Studying abroad in Australia was an experience that allowed me to truly ground myself in who I am and where I am going. I know that is a vague statement, and perhaps it is impossible to convey what this means. But, when I finally got back to my house in Appleton in late November, I will always remember that moment of pure clarity I had when I walked outside, breathed in the crisp, fresh, Wisconsin autumn air, and suddenly had the oddest sensation of total inner peace wash over me. I had done it. I had gone to Australia, accomplished heaps of amazing things, and made it home safely, still in one picce. Now I feel confident that I am prepared to tackle whatever challenge will ever come my way again and know that I am stronger because of this amazing program I got to participate in.

It's definitely odd thinking that all of my Australian friends started their new school year on Monday of this week. It's weird that life has gone on and the cycle has continued. I'm not there anymore, yet I'm comforted knowing that Australia will always still be a part of me. It is a part of me when I walk across the frozen Valpo campus and flashback to hanging out at the beach. It is a part of me when I accidentally use Australian lingo and people look at me funny. It is a part of me when I randomly remember the fun fact that Tasmanian sheep outnumber the human population 5 to 1 or that I scuba-dived in the Great Barrier Reef and saw a real turtle (Can you believe that actually happened!?)
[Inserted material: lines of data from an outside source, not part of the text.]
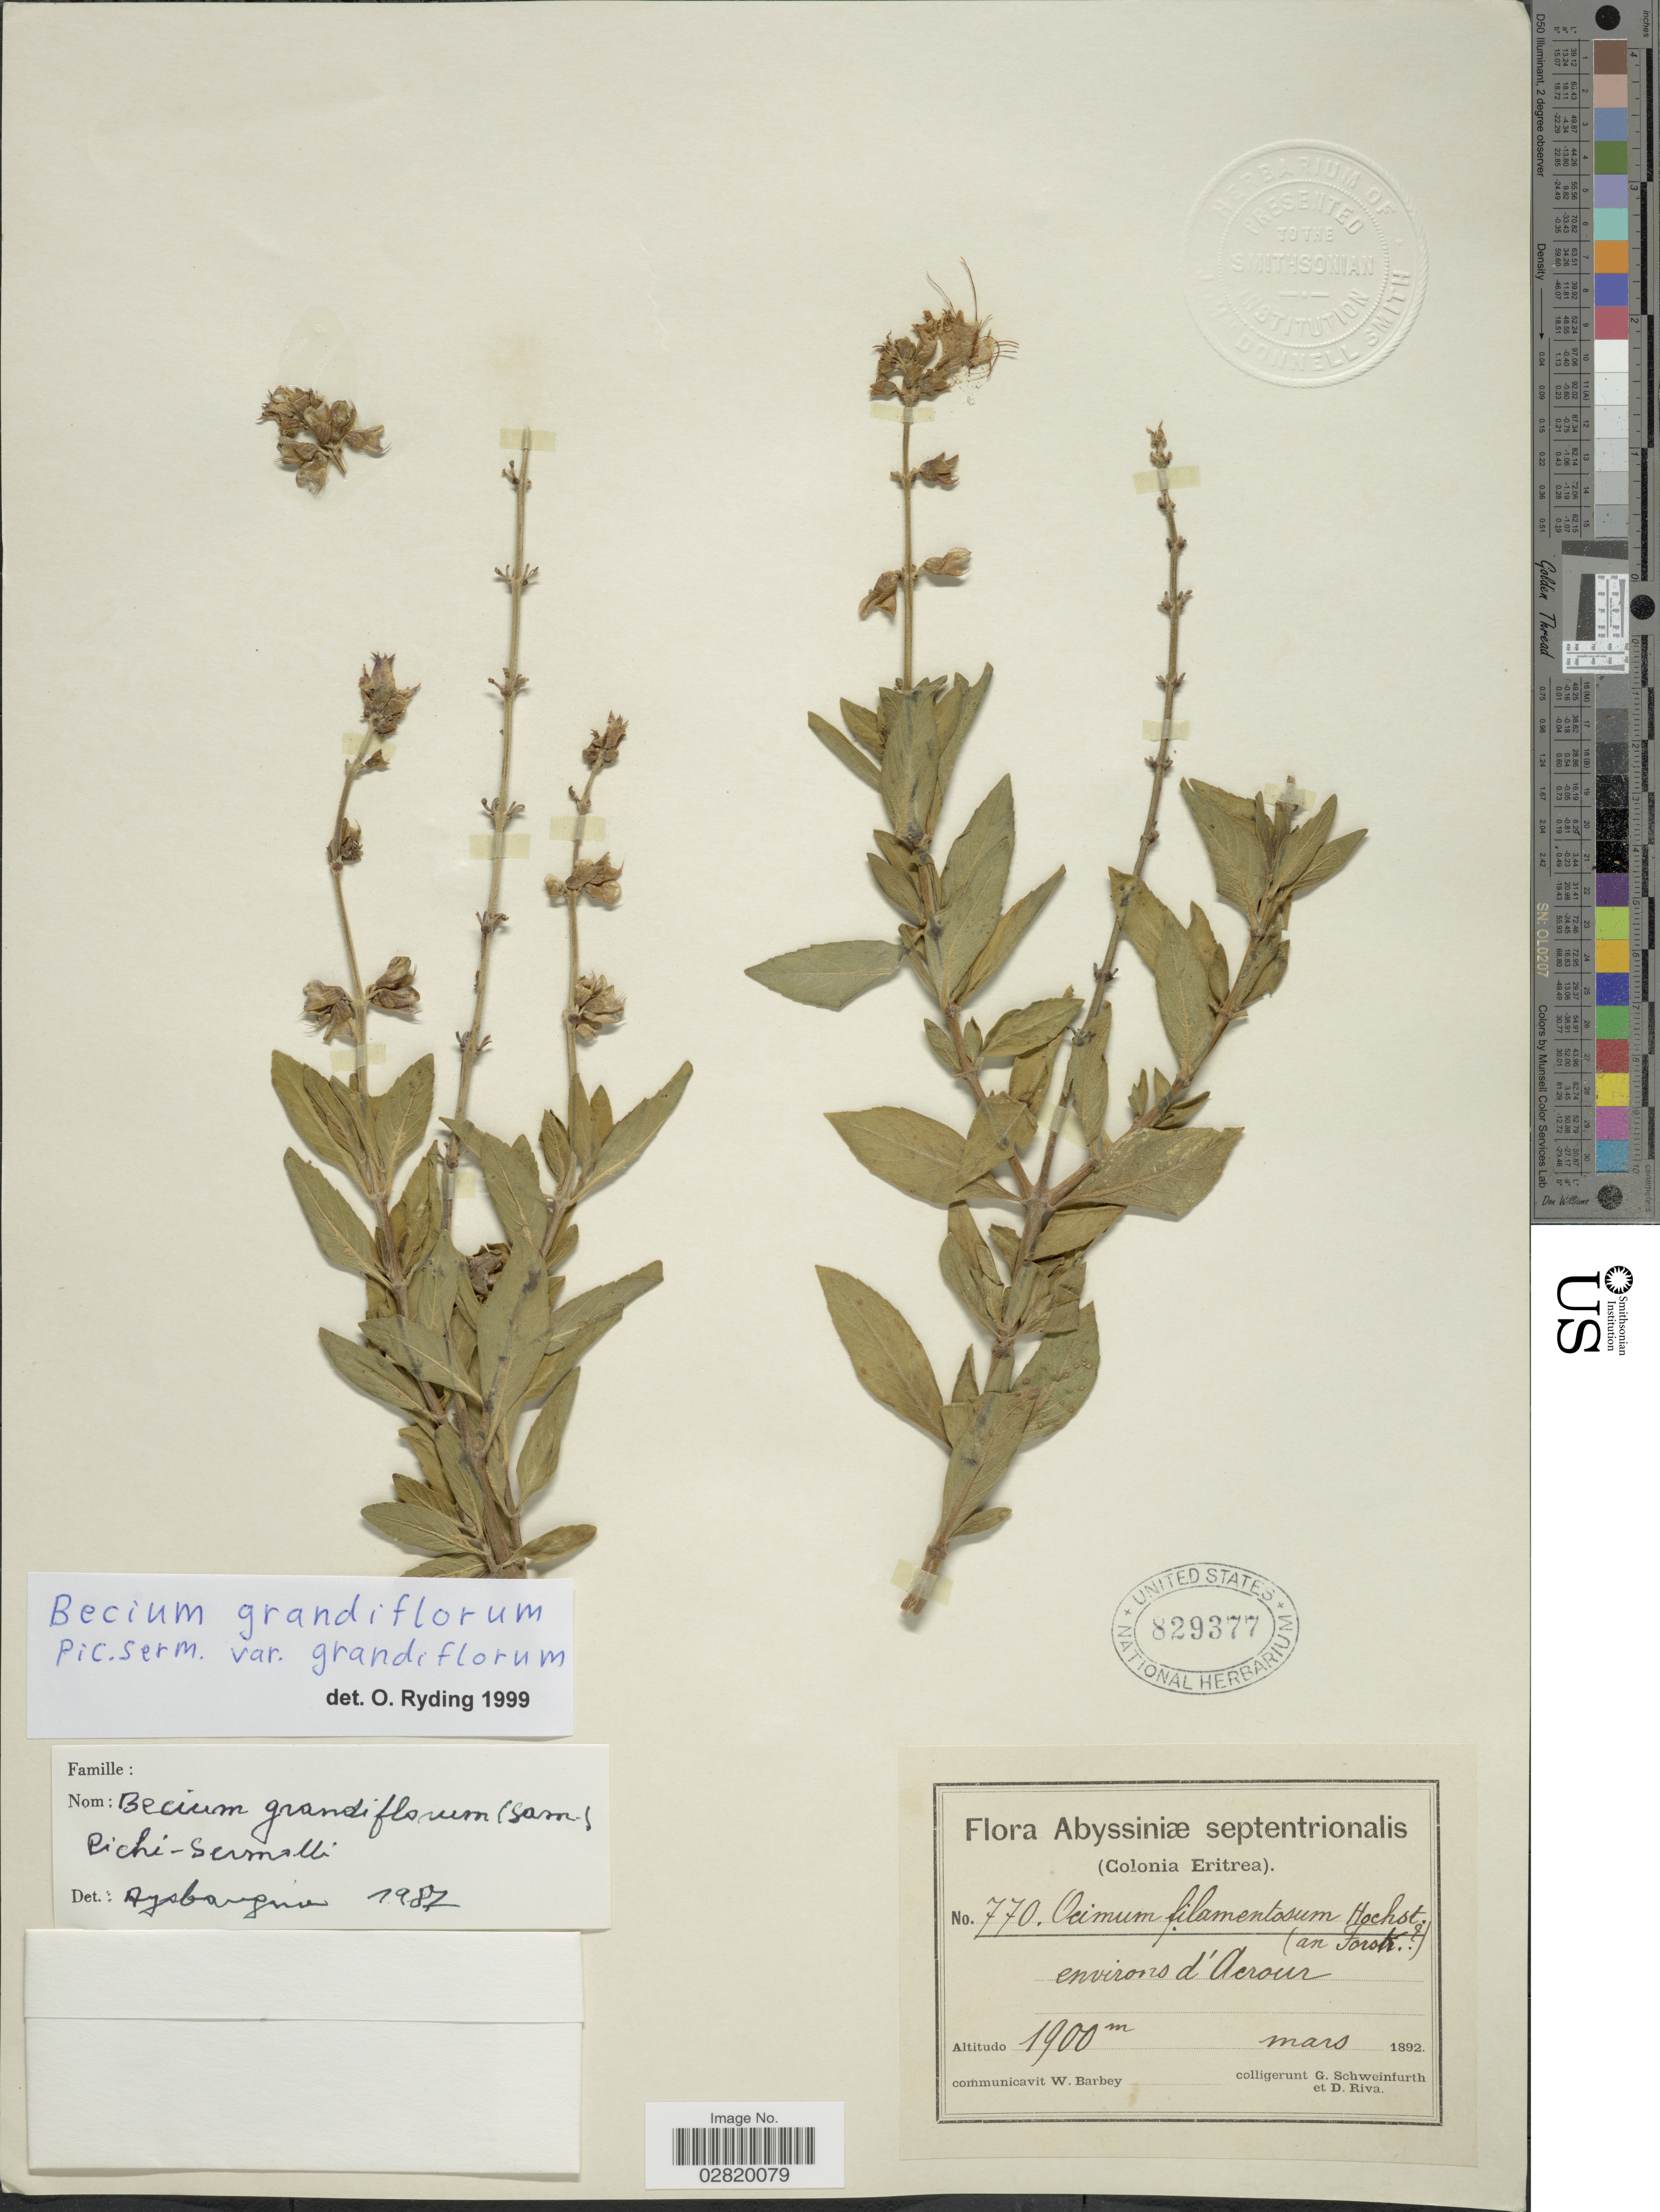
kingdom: Plantae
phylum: Tracheophyta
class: Magnoliopsida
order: Lamiales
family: Lamiaceae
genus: Becium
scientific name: Becium grandiflorum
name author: (Lam.) Pic. Serm.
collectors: G. A. Schweinfurth (herbarium) & D. Riva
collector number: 770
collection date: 1892-03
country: Eritrea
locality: Abyssiniæ septentrionalis.Colonia Eritrea, environs d'Acrour.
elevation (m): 1900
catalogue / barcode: US 829377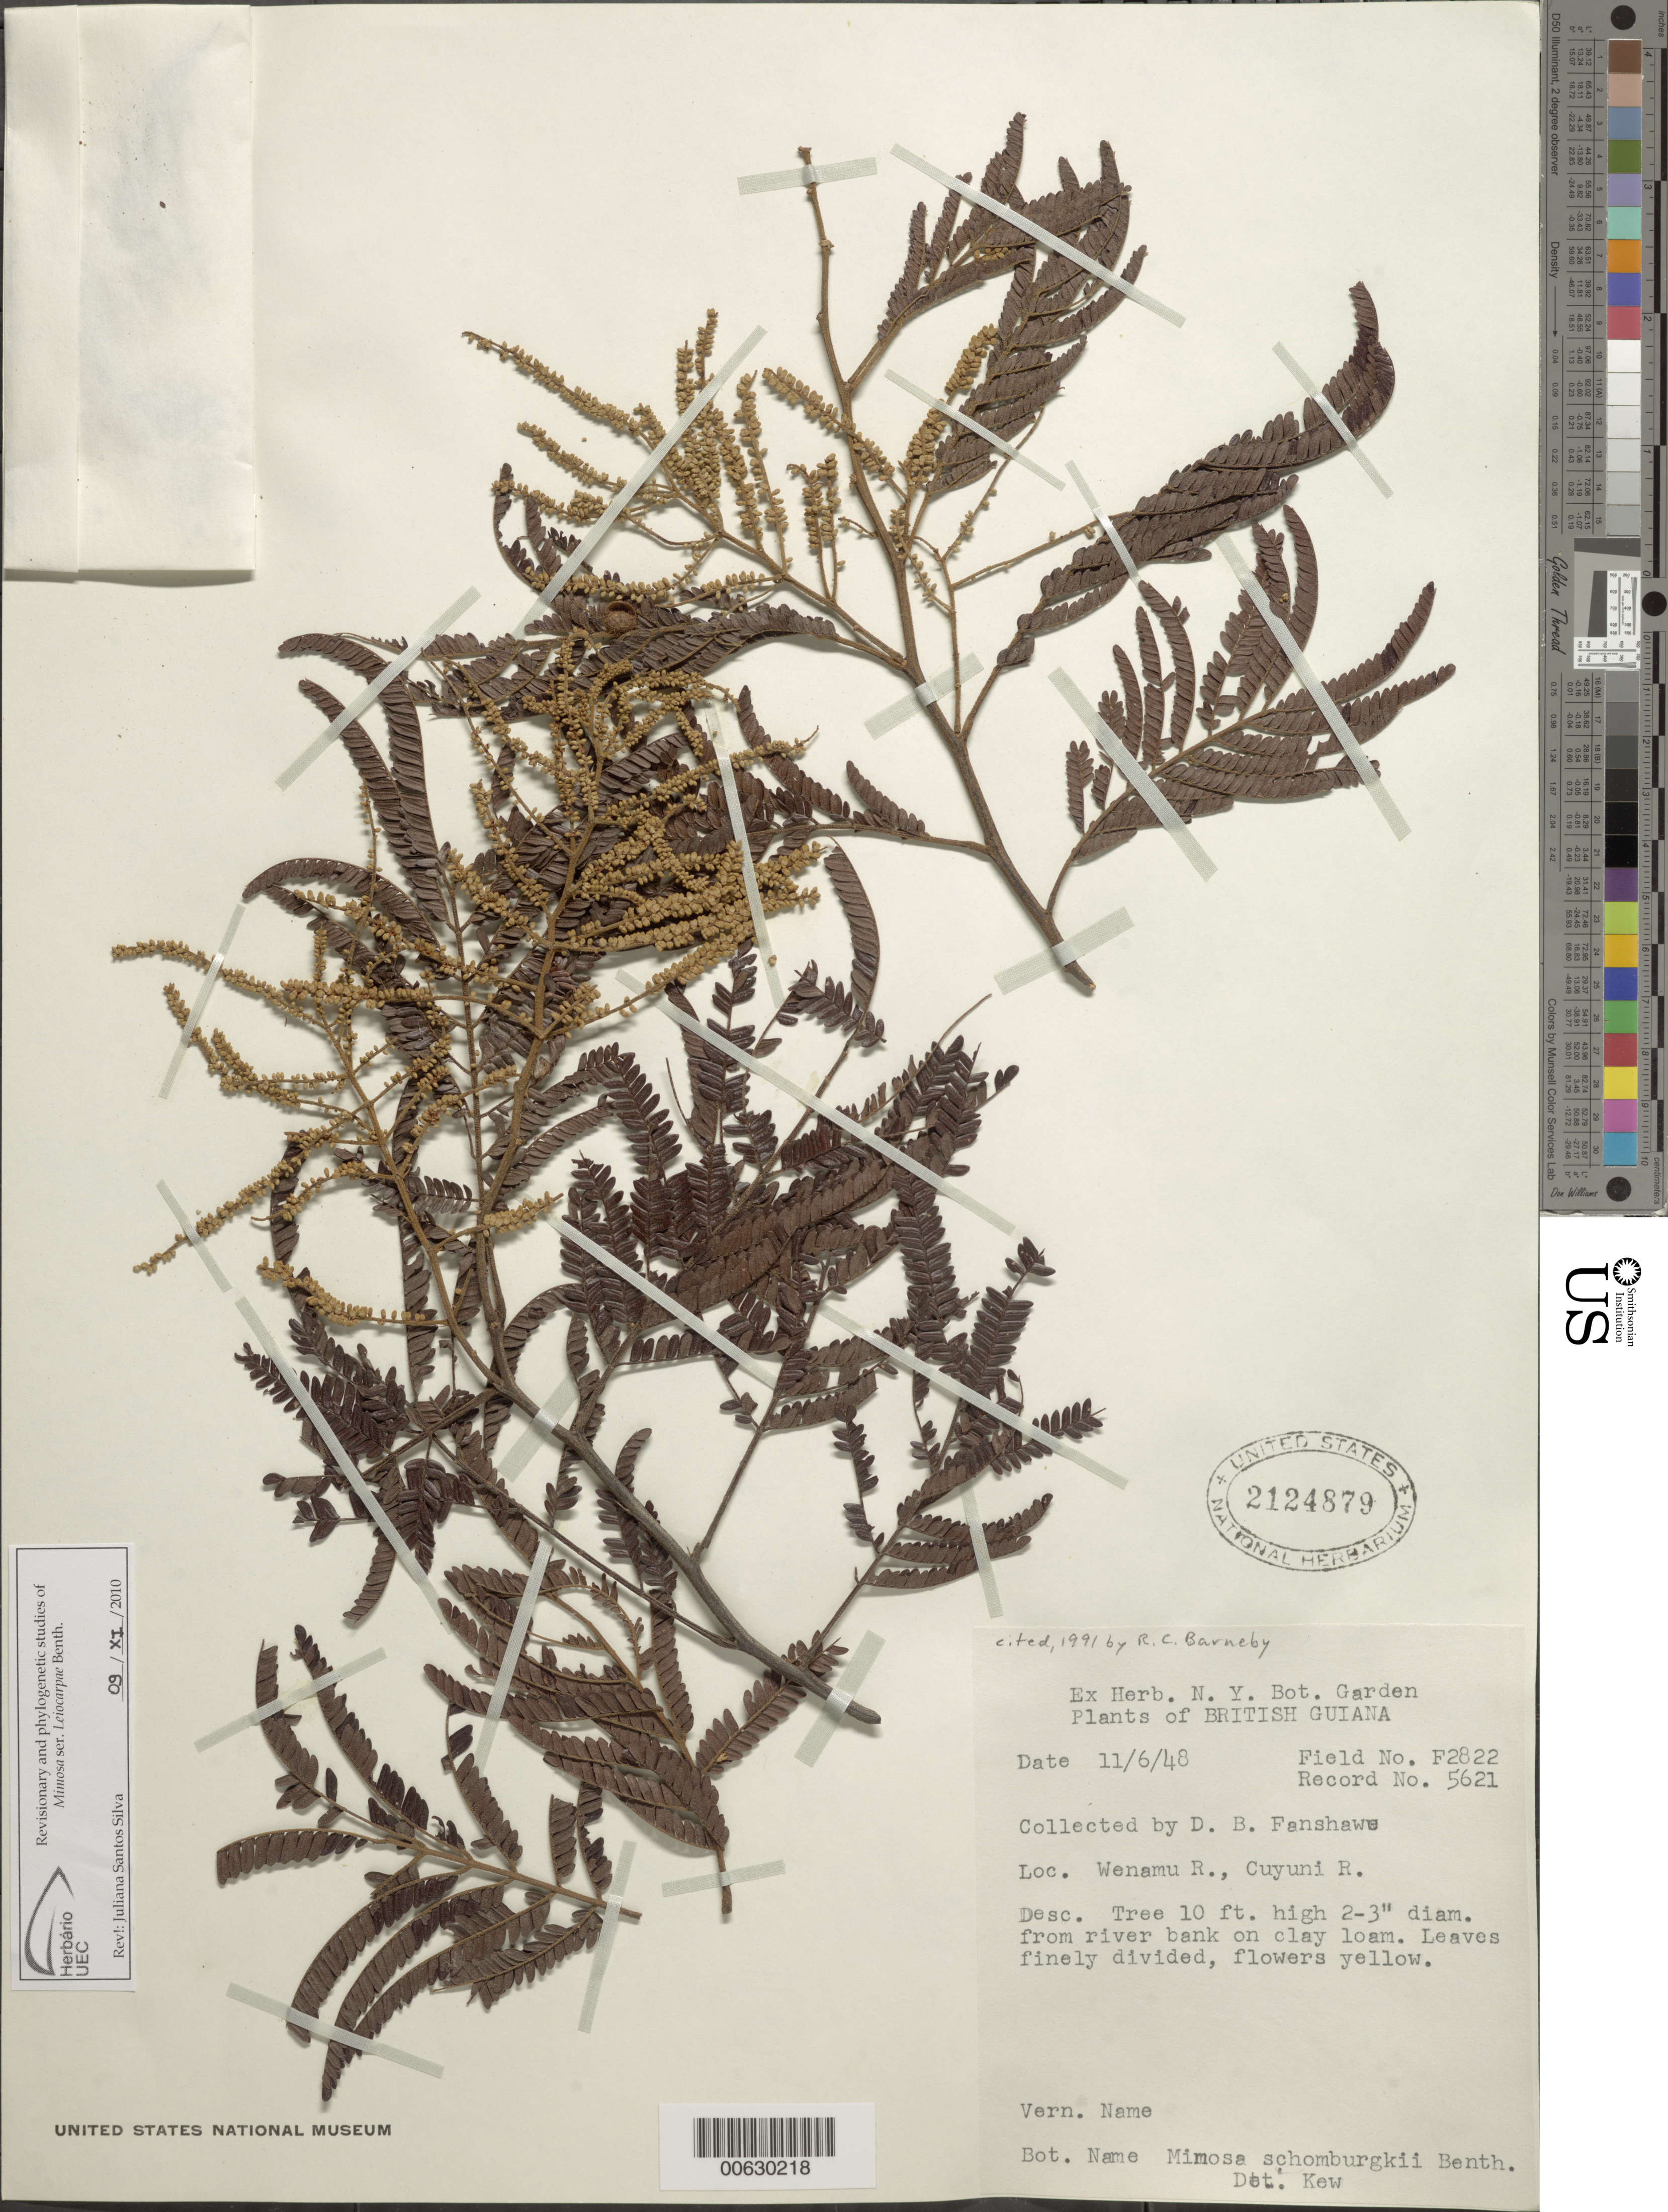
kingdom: Plantae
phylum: Tracheophyta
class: Magnoliopsida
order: Fabales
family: Fabaceae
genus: Mimosa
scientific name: Mimosa schomburgkii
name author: Benth.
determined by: Barneby, Rupert C., (NY)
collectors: D. B. Fanshawe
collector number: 5621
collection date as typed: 11-Jun-48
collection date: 1948-06-11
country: Guyana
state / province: Cuyuni-Mazaruni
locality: Cuyuni R., Wenamu R.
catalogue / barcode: US 2124879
I am so grateful that I gave myself this opportunity to study abroad and learn about myself and a new culture in the process. It is so rewarding to say that experiencing this crazy, wonderful, Aussie part of the world is now part of my life story forever. Australia changed me in ways I would never have predicted, and I can't wait to see what the next adventure has in store. The world is a big place and it better watch out- I've only just begun my journey.

Thank you, Australia, for everything you've given me. I hope one day we will meet again!